My partner and I have taken some action to do this and I’ll post more on that separately.
Meanwhile I’ve been feeling overwhelmed. I’ve had a couple of appointments with the pain clinic which have been very draining and in some ways upsetting. I’m sure I’m going to learn things that really help there and I have to try to keep going, keep trying, keep open to what they’re saying and offering even through the parts of it that hurt.
Today my partner and I are going away for a few days. We are staying in a besutiful hotel. We’re going to meet up with some of his family and my goddaughters’ family too. This is the first time in I don’t know how many years that I’ve been away on holiday. It’s not to a totally unknown area but I’m anxious. It’s a huge thing for me to go away and stay somewhere I don’t know and to stay a few days. I am excited too and know I really need a break. Most importantly I’m looking forward to some time to spend with my partner, talk and pray together, and share home calmly rather than constantly running around at the point of exhaustion and it seeming that time in which we can be there for each other and be thankful for each other sometimes comes last. I’m thankful for these coming days and pray for God’s blessing on our time together.
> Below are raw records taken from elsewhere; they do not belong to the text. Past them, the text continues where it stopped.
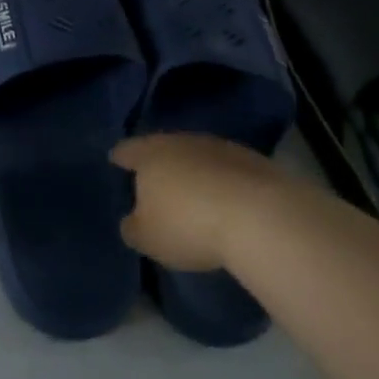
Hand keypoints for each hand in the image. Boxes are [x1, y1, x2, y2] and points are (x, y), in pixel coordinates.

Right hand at [111, 133, 277, 271]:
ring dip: (195, 172)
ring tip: (195, 195)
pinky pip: (227, 170)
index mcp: (149, 154)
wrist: (261, 216)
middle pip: (163, 148)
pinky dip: (222, 182)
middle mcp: (181, 141)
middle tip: (156, 183)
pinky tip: (227, 203)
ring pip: (197, 156)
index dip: (120, 157)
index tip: (117, 162)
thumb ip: (133, 227)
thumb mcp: (147, 238)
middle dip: (160, 164)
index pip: (126, 150)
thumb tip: (132, 221)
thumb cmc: (189, 225)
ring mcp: (219, 147)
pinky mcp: (253, 160)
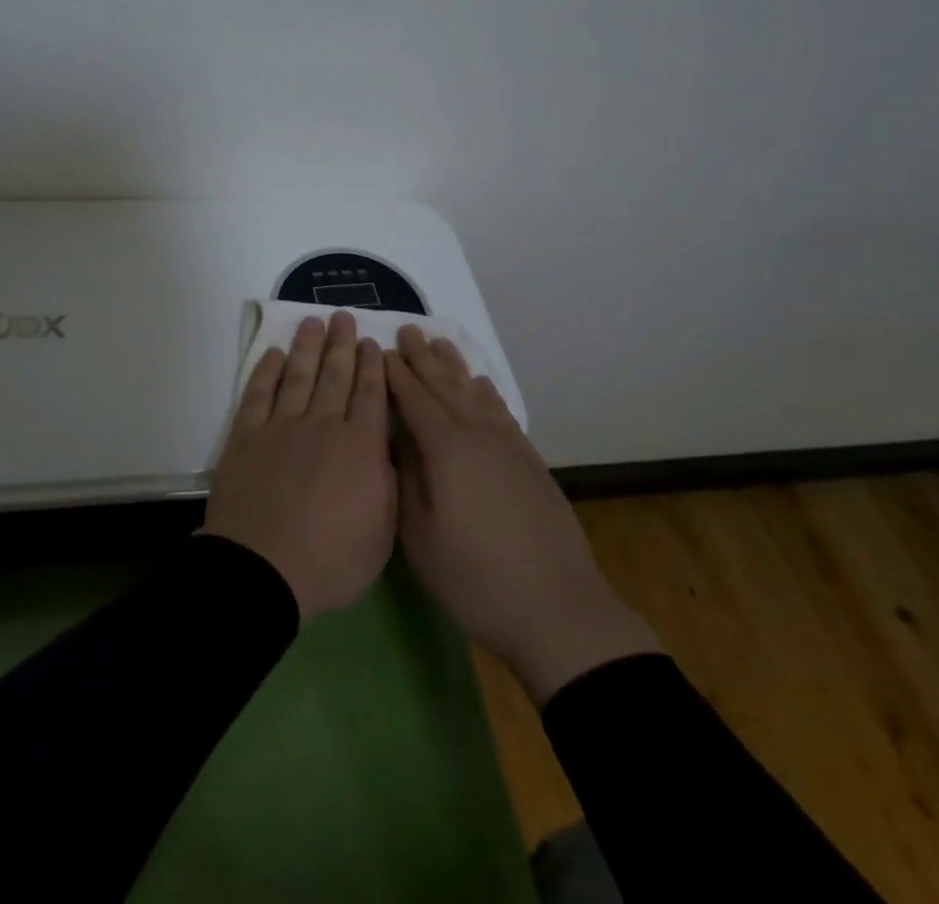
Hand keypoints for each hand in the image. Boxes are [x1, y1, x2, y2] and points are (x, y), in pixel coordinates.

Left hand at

There’s a pool at the hotel and I have made up my mind that for the first time in about 7 years I’m going to get in the pool. I’m going to try to do some of the exercises my pain physiotherapist gave me and try to swim a little. It should be fun but also a great challenge to overcome as I haven’t been in a pool since I used to swim obsessively to try to lose weight when I was in the grip of bulimia.
So it will be a weekend of firsts and implementing some beautiful changes, please God.
Wishing you all good things this weekend.
WARNING – this post discusses weight loss and eating disorders
I saw the nurse today as I had to have an ECG. I’ve had a lot of chest pain lately which is thought to be costocondritis but the GP wanted to check my ECG again. I’ve also been potentially diagnosed with another condition but that’s a story for another time.
Whilst I was there, the nurse took my weight and height and we decided I’m going to try the exercise referral scheme again (to a different gym this time), to have support to try very gentle swimming or at least exercises in the water.
It is time for me to do something about the fact that I am really upset at how much weight I have gained in the last 2 years, through poor diet and through my medications and being very sedentary as I often can’t walk more than a very little way unaided. The weight is increasing my hate of myself and my body. Not succeeding in losing it by my familiar means over the last few months has increased this hate even more. I know this isn’t a healthy thought pattern and I know many of my “familiar means” are eating disorder behaviors. At the same time, I am now slightly overweight according to BMI recommendations, so I need to lose weight for my physical health; also I need to care for my body’s needs by eating healthful meals rather than oscillating between starving and junk food, as has become my habit through lack of money and depression. I need to try to do some kind of exercise to improve my physical strength to manage the pain from my chronic conditions better.
So I have to figure out how can I manage my situation now and the changes I need to make without plunging deeper into eating disorder thoughts? How do I start an exercise programme without using it to punish my body? How can I keep track of my weight and control my diet without returning to my totally addicted state and the ever-present revulsion at my body tipping back over into self-harm and purging?
Does anyone have any thoughts about how to lose weight and change your eating to get back to a healthy weight range, when you have a history of binge-eating and bulimia? Are there any particular resources on this topic? I know that somehow I need to address the pervasive disgust I feel towards my body and ideally I’d do that first, but it has been present most of my life and I can’t allow my weight to grow to an even more unhealthy level. Most of my life since age 3 when my abuser started to use weighing me and controlling my food as one way of punishing and shaming me, I’ve been overweight, severely underweight or plummeting or ballooning between the two. I have lost all concept of normal food intake and normal appetite.